Сидеть здесь или сразу домой двинуть? Зарегистрироваться ведь можно и днем. Или вообще завтра. Уж, наверное, не вломятся в двери, не попросят с вещами: 'Что ж вы, господин Канин, отметочку о прибытии не поставили?'. Это, извините, прерогатива СССР была.
Домой, решил Марек.
По ступенькам чуть ли не сбежал. Будто с урока дунул. Или с лекции - в кафе. Выпустили, даже не проверяя.
Ах, хорошо!
В вышине развиднелось, опухлость хмурая спала, синь пробилась пронзительная, глубокая, только что ахни и замри. Лето.
От чувств Марек запрыгал по плитам то на одной, то на двух ногах, с сумкой в руке, с плащом под мышкой. 'Классики', что ли, игра раньше называлась? Когда по расчерченным квадратам скачут? Раз-два-три...
Теперь уже из будочки при шлагбауме на него пялились. И у них европейцы в детство не впадали. Не принято такое у просвещенных. Ну так что возьмешь с убогих?
- Здравствуйте еще раз, - сказал Марек охраннику. - Магазин здесь есть где-нибудь поблизости?
Охранник мотнул головой и придурковато улыбнулся.
- Не знаю. А вы это что?
Он был тоже из новой генерации. Молодой. Что у них сейчас, у молодых? Компьютеры? Клубы? 'Контра'?
- Это называется 'классики', - Марек специально для охранника проскакал еще метра три, старательно не заступая на стыки. - Знать надо.
С тем и расстались.
Магазин обнаружился, стоило пройти чуть назад к вокзалу. Не с пустыми же, в конце концов, руками являться! Не совсем еще болванчиком из своих европ после семилетнего отсутствия приехал. Да и черт знает, как сейчас живут. В письмах-то всегда все хорошо...
Створки на фотоэлементе плавно утекли в стороны.

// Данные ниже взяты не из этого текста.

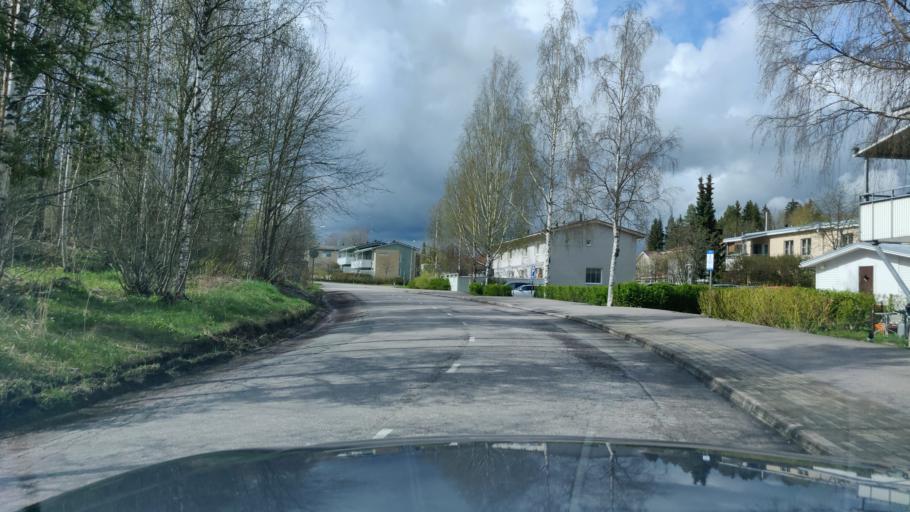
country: FI
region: Uusimaa
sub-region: Helsinki
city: Nurmijaervi
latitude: 60.3648
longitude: 24.7369
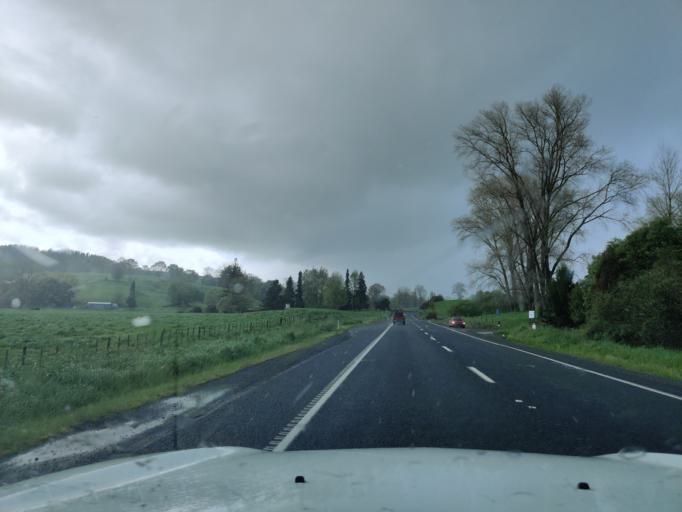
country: NZ
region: Waikato
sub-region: Matamata-Piako District
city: Matamata
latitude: -37.9773
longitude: 175.6985
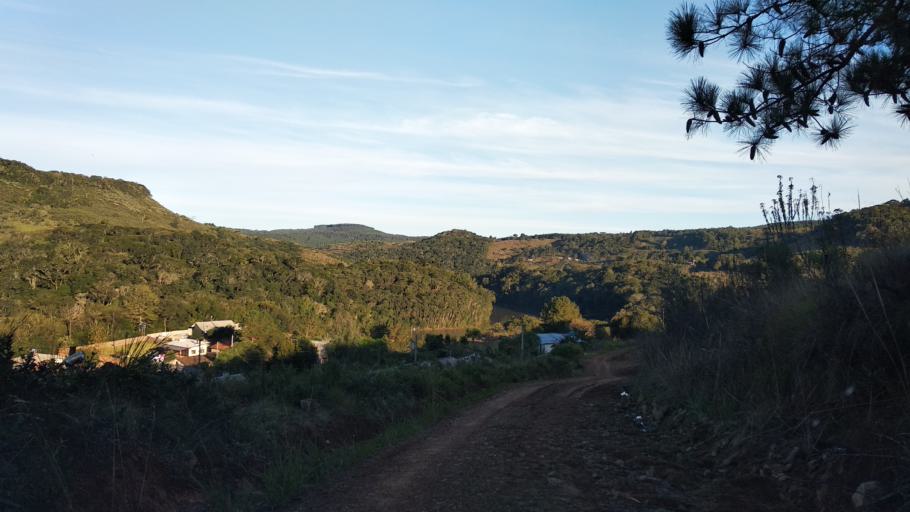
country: BR
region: Santa Catarina
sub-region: Celso Ramos
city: Celso Ramos
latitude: -27.5627
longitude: -51.2361
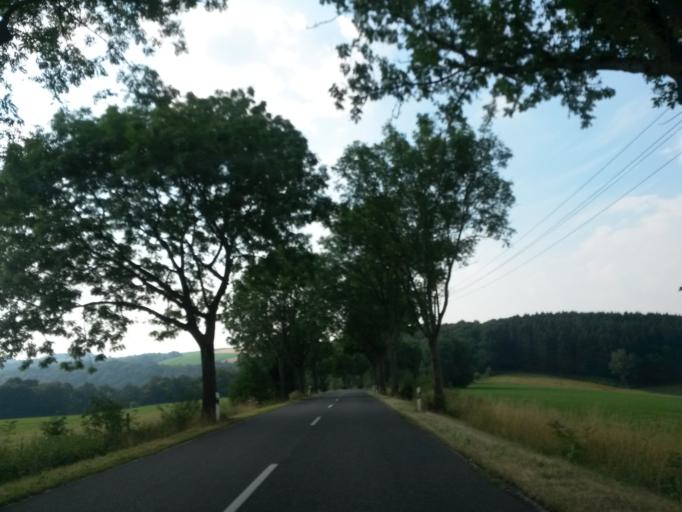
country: DE
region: North Rhine-Westphalia
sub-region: Regierungsbezirk Koln
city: Overath
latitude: 50.9104
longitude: 7.3265
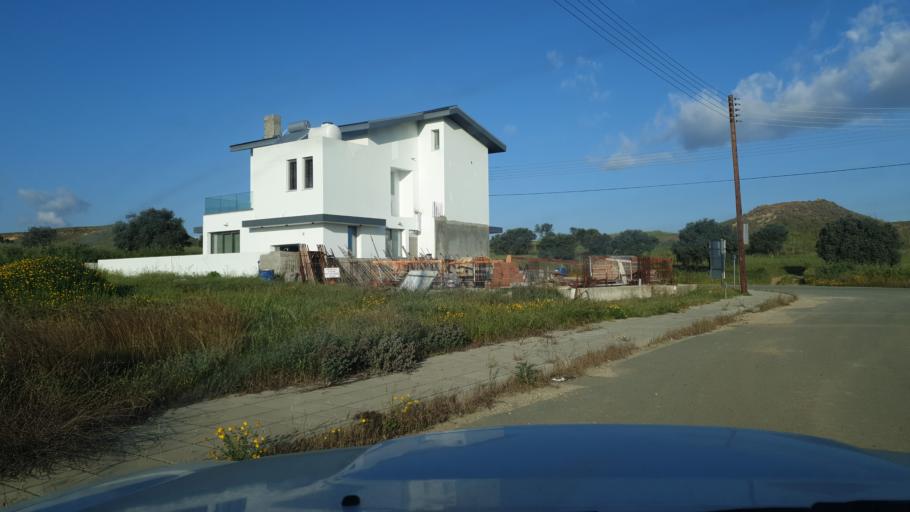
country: CY
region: Lefkosia
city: Tseri
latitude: 35.0650
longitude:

Небольшой зальчик встречал высокими, от пола до потолка, зеркальными витражами. На ажурных полках, отражаясь, умножаясь, искрясь, толпились бутылки. На самом верху - коньяки в разнокалиберных благородных сосудах, чуть ниже - текила и виски, в подвале, у ног - вина, видимо, не особо было любителей.
А в середке...
О, белый водочный край! О, три ряда чистого, прозрачного, как слеза, змия! 'Пшеничная', 'Новая', 'Старая слободка', 'Перцовая', 'На березовых бруньках', 'Можжевеловка'. 'Мятная'. И еще, еще. 'Хохлома'. 'Родничок'. 'Мичман'. Ноль-три. Ноль-пять. Литр. Золотые и серебряные колпачки. Разноцветье этикеток. Самые что ни на есть божеские цены.
Марек так и застыл.
Когда мы хрупнем да запьем, завертелось в голове, вдруг пропадает окоем, и видно все, что было скрыто, в один присест, в один прием...
Эльдорадо, мать его, водочное.
- Здравствуйте! - Продавец материализовался из воздуха и, подшагнув к Мареку, обвел полки широким жестом. - Вам что-нибудь подсказать?
Подтянутый, лощеный, румяный.
- Дешево-то что так?
Заинтересованно осматриваясь, Марек пошел вдоль бутылочной галереи. Отражение в такт кривило ноги и помахивало плащом. Продавец с двойником семенили следом.